Even if Debian had been contacted, how does this mess fit into the DFSG
and Social Contract?  Those basic principles guide the Debian project,
in case anyone has forgotten, and I don't see UEFI (seems not that
different from EULA, actually) fitting well into either principle.

> This is the position of the Linux Foundation [2] and this is the
> paper's conclusion:
> "The UEFI secure boot facility is designed to be readily usable by both
> proprietary and open operating systems to improve the security of the
> bootstrap process. Some observers have expressed concerns that secure
> boot could be used to exclude open systems from the market, but, as we
> have shown above, there is no need for things to be that way. If vendors
> ship their systems in the setup mode and provide a means to add new KEKs
> to the firmware, those systems will fully support open operating
> systems while maintaining compliance with the Windows 8 logo
> requirements. The establishment of an independent certificate authority
> for the creation of KEKs would make interoperation easier, but is not
> necessary for these platforms to support open systems."

It's nice that others can accept that "If" that begins the third
sentence of the above paragraph.  If vendors have a choice between
assuring user freedom or satisfying MSFT's demands, they have shown time
and again fealty to their masters of Redmond, users be damned.  I don't
suspect this will be any different.  Lip service is easy.  Show me the

> Debian can live in a bubble by saying that it doesn't have a
> time-based schedule but the hardware manufacturers have a schedule,
> that of Microsoft's release of Win8. So a solution has to be planned
> and implemented before Win8 and Secure Boot boxes hit the market for
> those distributions that choose to give their users the choice to use
> Secure Boot. Debian might choose to tell its users "disable Secure
> Boot" as the second poster in this thread said, but we don't know what
> its choice is or what it's going to be.
> I suspect that at some point in the future not only will Secure Boot
> be extended to servers but it'll be a criterion to fulfill in order to
> pass a security audit.

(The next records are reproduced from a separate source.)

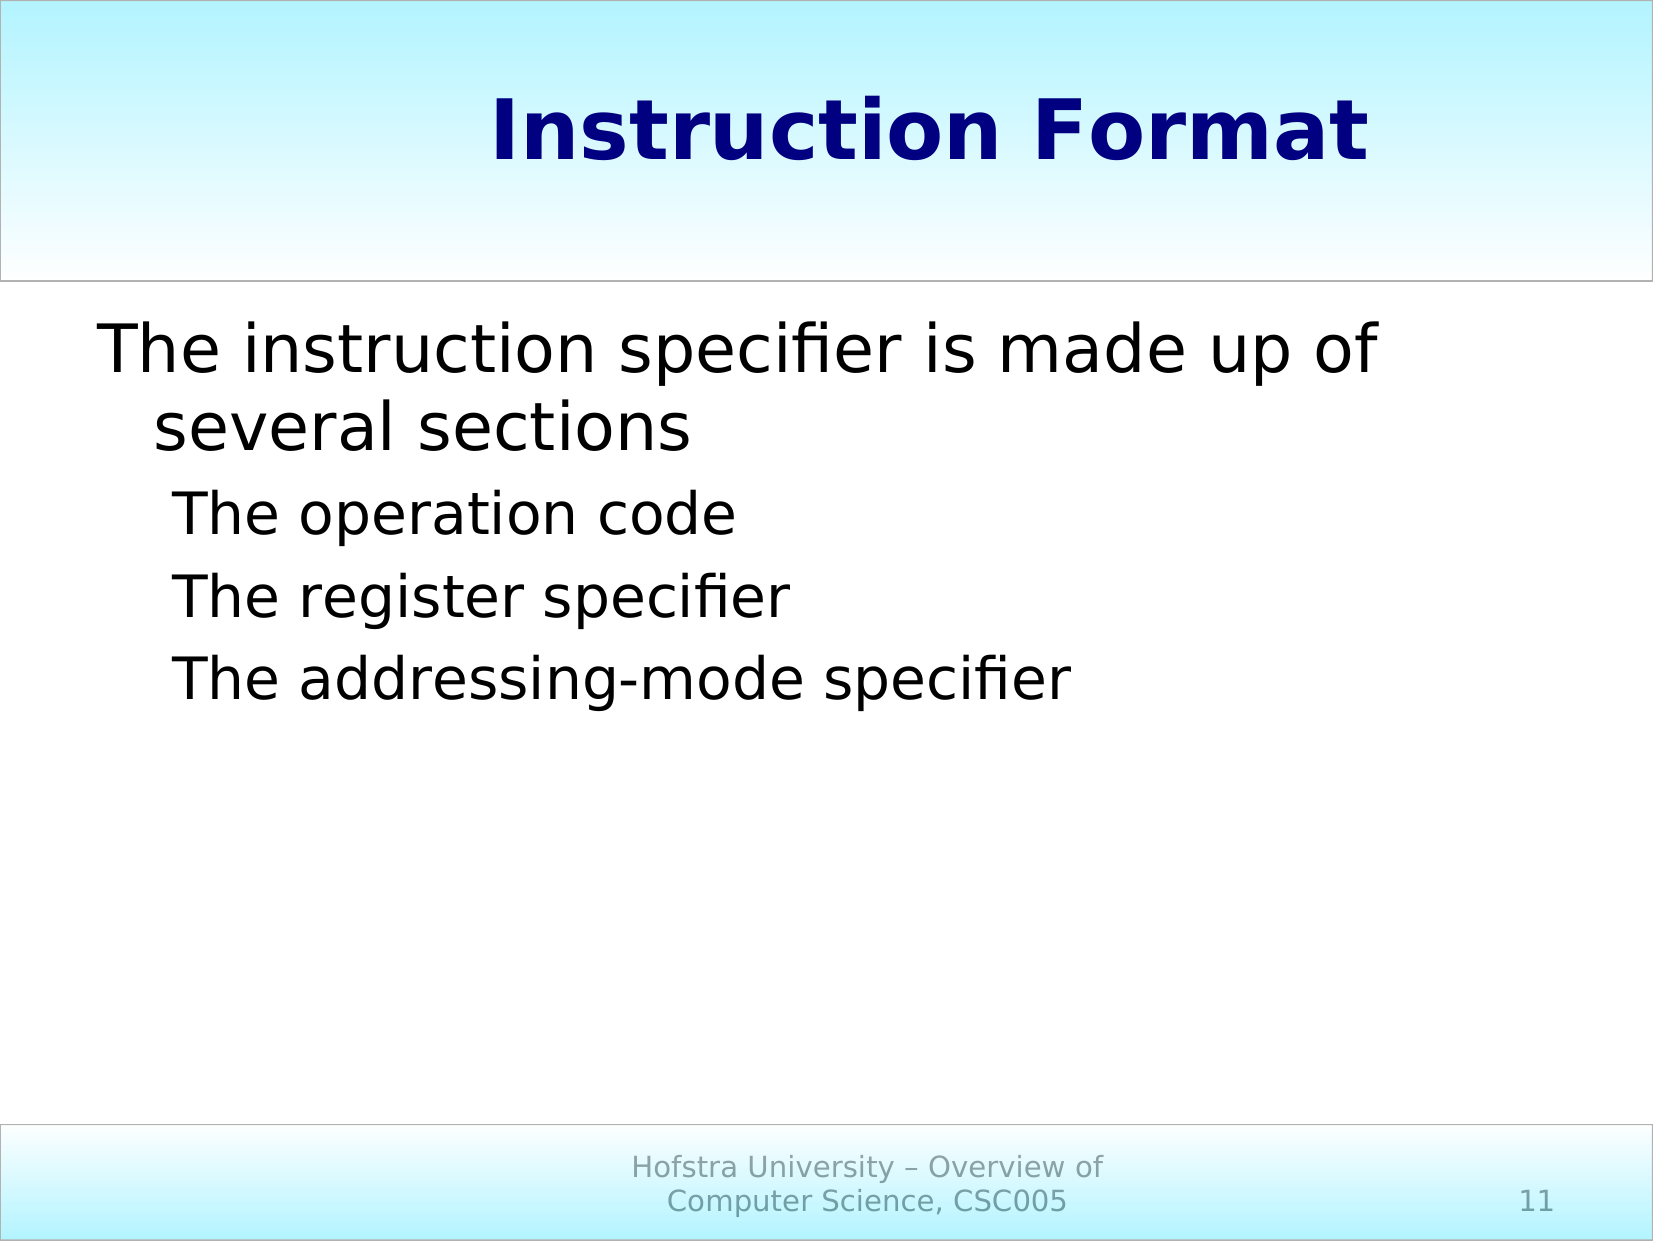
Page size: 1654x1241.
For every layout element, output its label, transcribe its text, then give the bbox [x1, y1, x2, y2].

list The instruction specifier is made up of several sections The operation code The register specifier The addressing-mode specifier [82, 303, 1571, 1131]
title Instruction Format [247, 27, 1612, 235]
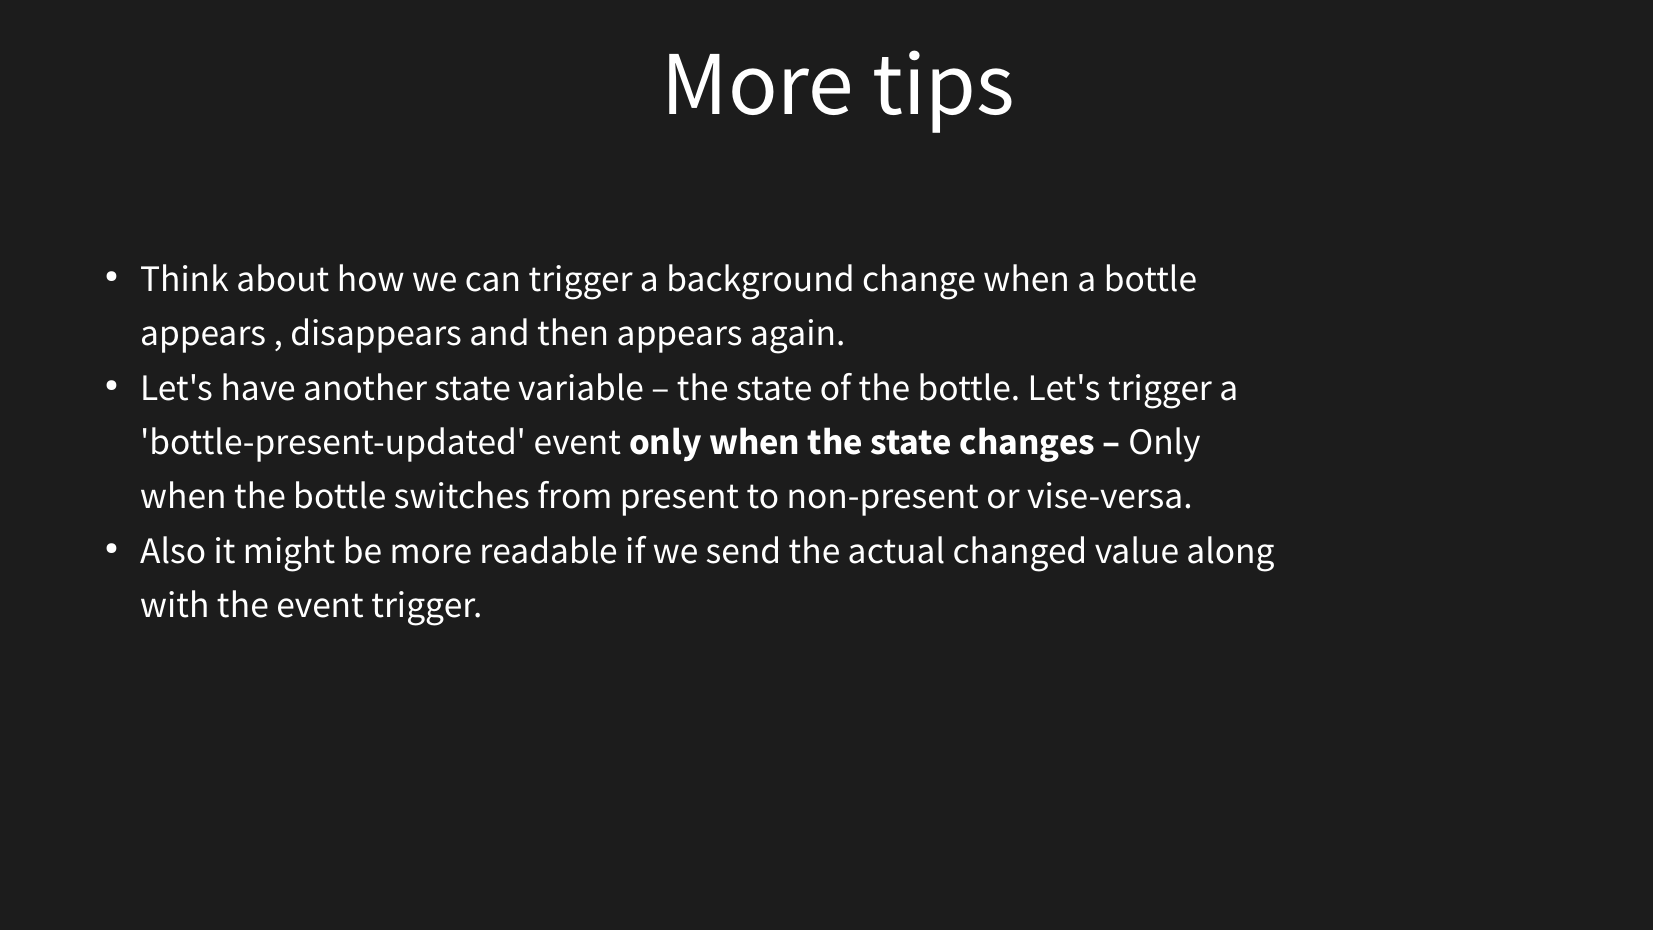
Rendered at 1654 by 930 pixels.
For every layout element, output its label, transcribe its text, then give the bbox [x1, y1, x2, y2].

text_box Think about how we can trigger a background change when a bottle appears , disappears and then appears again. Let's have another state variable – the state of the bottle. Let's trigger a 'bottle-present-updated' event only when the state changes – Only when the bottle switches from present to non-present or vise-versa. Also it might be more readable if we send the actual changed value along with the event trigger. [90, 240, 1306, 636]
title More tips [11, 15, 1653, 151]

If a distribution doesn't get involved at the
> inception of the rules, it'll just have to live by the specs that have
> been developed and agreed to by others.

So, we get into this predicament by over two decades of MSFT's utter
refusal to take security seriously and now it's our duty to bend over
and grab the ankles when and how they say so?  Let them rot in their
malware hell.  It's about time someone in the tech industry took a stand
against MSFT.  I did long ago.

This is not about "security" at all.  This is about MSFT marginalizing
and eliminating a serious competitor.  It's MSFT's DNA.  Anyone who
cannot see right through this charade is daft.

- Nate >>


"The optimist proclaims that we live in the best of all
possible worlds.  The pessimist fears this is true."